(Image: Private Media)

From the business breakfasts with their steaming bain-maries to the climate change forums in draughty church halls, something is happening in this country.

It has been happening right from the kick off, under the cover of the underpowered and then farcical campaign proper, with its stumbles turned into gaffes, and the mad prevarications of Morrison — “It’s not about politics”, the interest rates, Jesus — and now it is coming to the fore.

It’s a wave of determination that the election be about something real. It’s about three key issues, and about a new multigroup alliance that’s pushing them. It’s happening everywhere, and it may utterly sweep the Morrison government away, or be the means by which the Coalition somehow clings to power. 

The three issues that are driving this groundswell campaign are climate change, integrity and corruption, and inequality as expressed in the cost of living and housing affordability and availability.

These three issues dominate almost exclusively, interlocking and reinforcing each other. Other matters — China, the Pacific, refugees, even the NDIS — barely get a look in. In these forums at least. Which is to say, the forums with a left-right range, not the political spittoon where the crazed right dwell and propagate. 

For the first time that I’ve seen, there is really no difference in what is being talked about, the questions coming, the sources of anger and insistence, in the chamber of commerce get-togethers and the touchy-feely blue-skivvie Uniting Church forums.

Any Coalition MP foolish enough to turn up and take a climate-denialist position at these places would get torn to shreds. Ditto with corruption and integrity — Morrison’s absurd arabesques around the refusal to put forward a genuine federal ICAC simply will not fly.

That’s why last week, on Wednesday night, more than 30 Coalition candidates withdrew from candidate forums to be held over the following week, en masse and within a two-hour window (according to a forum organiser, who compared notes with others).

These were forums Coalition candidates had already agreed to attend, and had now pulled out of, citing spurious double bookings. The reason? Not that they were meeting opposition and ridicule on their absurd positions, but that they were getting no support at all. None. They had no party in the room, aside from whatever T-shirted dweebs they could bring along.

Worse, the questions were coming in the form of demands for commitments — to vote up an ICAC, to cross the floor on climate. Finally, large groups of people were linking it all together.

They see the casual political corruption, the pork and waste of this government, as an expression of a mob that has lost the will to govern, or any sense of responsibility that comes with it.

Thus, they see its complementary expression in the net zero farce, in the fires response, in the flood response, and that in turn reflected in the cold indifference to the rising, searing effect of the nation dividing into two on the most basic possibilities of life and opportunity.

It feels like everything is on fire, and the bloke who could try and fix it doesn’t hold a hose. What’s happened?

The simple picture is that the unity of the bourgeois class has collapsed. One section of it — connected to old money, industries and rural communities (or part of them) — is holding firm, while a progressive group, aligned with newer sectors, has decisively broken loose.

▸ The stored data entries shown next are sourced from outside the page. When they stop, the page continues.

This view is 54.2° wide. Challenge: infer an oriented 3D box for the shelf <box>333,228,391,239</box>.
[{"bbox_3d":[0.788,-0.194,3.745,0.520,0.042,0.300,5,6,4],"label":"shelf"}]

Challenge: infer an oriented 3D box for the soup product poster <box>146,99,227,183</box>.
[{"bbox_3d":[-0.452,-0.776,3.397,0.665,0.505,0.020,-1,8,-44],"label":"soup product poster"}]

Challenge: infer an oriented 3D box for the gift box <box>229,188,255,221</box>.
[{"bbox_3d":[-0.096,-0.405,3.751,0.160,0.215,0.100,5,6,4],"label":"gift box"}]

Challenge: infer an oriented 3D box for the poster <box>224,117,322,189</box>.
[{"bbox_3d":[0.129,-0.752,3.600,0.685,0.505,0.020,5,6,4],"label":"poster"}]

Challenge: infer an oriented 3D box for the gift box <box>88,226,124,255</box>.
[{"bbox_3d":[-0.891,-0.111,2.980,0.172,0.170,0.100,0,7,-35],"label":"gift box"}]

They’ve joined with the hardcore section of the knowledge class and the separate organisation of green and teal movements has allowed for a unity of core purpose. Sectors of rural communities who have felt dudded for decades — women, the health-afflicted, etc — have joined them, along with a separate group of “rust” independents with somewhat different social and other policy settings but the same core commitments.

When this is combined with the core Labor vote, this new social recombination — which has only decisively occurred in this campaign, catalysed by Team Morrison’s failure of perception of it — then the numbers we’re starting to see (54, 55, now 56 two-party preferred for Labor) will deliver the majority they seek (which, paradoxically, is not what the “middle” sector want). 

But that’s only if there’s no countervailing power. That’s a big if, because one of the features of the new social divide is that it separates not primarily on differing content values — though they’re there — but on the very act of participation itself.

This new super grouping are the ones that speak, have access to the means of speaking, see themselves as engaged. The others? Those not drawn to the crazy Pauline Hanson’s One Nation, United Australia Party, etc fringe (about 10%) feel no one represents them, and has not for decades.

They have withdrawn into silence, as an act not of surrender but of resistance. They resist debate, resist polling, resist talk. But overwhelmingly they will go into the booth and vote for Scott Morrison, who most closely matches their resentment at being subordinated to those who do, and can, participate.

Should that prove to be a silent, emergent counter-power, then they may well be able to fight the progressive supergroup to an ugly draw, and the possibility of a Coalition plurality, giving them first nod at forming government. I hope not.

I hope and believe that what I’m seeing and hearing in the streets and halls of the land is a determination to have the future start right now, and build it. But don’t be surprised if the silent speak on May 21, with the only weapon they feel they have — a refusal of consent to someone else’s vision — and we end up changed in everything but our government.